# Задание
Процитируйте, пожалуйста, все записи ниже построчно и без изменений. Изображения в ответ не включайте.

# Раздел данных
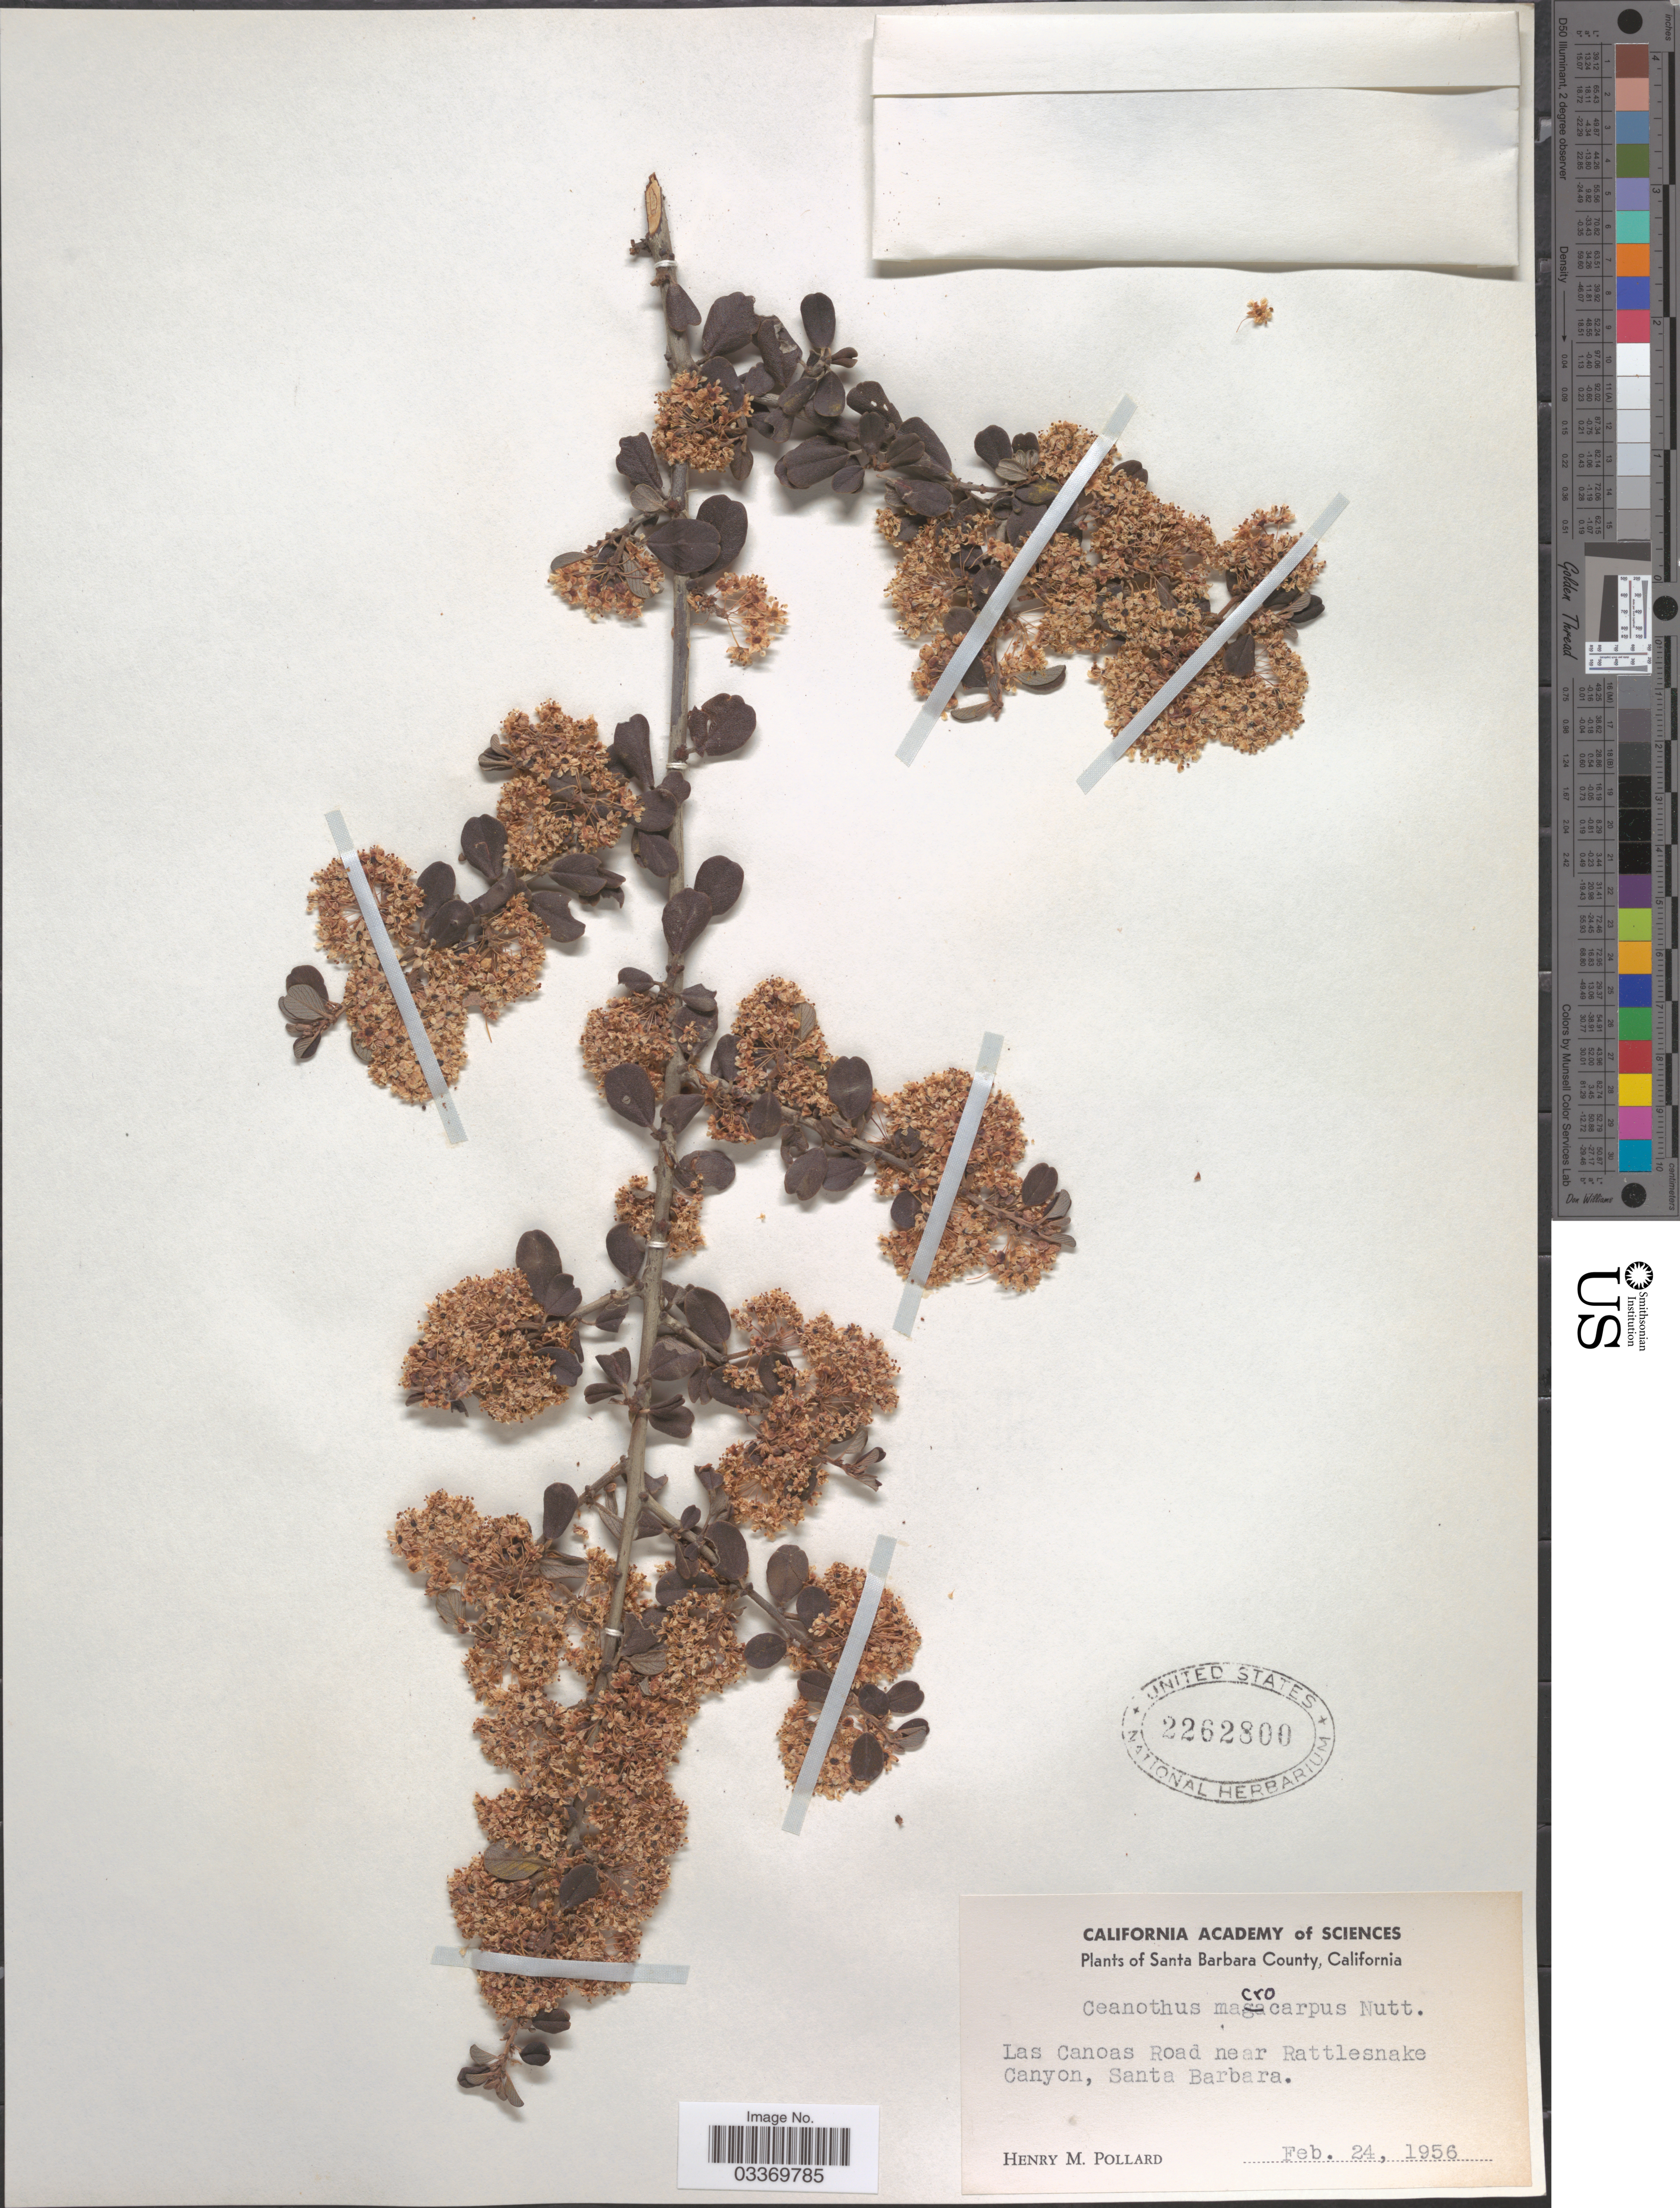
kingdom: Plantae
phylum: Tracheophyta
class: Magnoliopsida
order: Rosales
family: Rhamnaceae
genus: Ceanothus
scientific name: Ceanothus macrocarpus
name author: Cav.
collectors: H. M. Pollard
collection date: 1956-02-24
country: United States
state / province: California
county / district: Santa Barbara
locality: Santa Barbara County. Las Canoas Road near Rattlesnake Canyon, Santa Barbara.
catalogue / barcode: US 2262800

# Решение задания
kingdom: Plantae
phylum: Tracheophyta
class: Magnoliopsida
order: Rosales
family: Rhamnaceae
genus: Ceanothus
scientific name: Ceanothus macrocarpus
name author: Cav.
collectors: H. M. Pollard
collection date: 1956-02-24
country: United States
state / province: California
county / district: Santa Barbara
locality: Santa Barbara County. Las Canoas Road near Rattlesnake Canyon, Santa Barbara.
catalogue / barcode: US 2262800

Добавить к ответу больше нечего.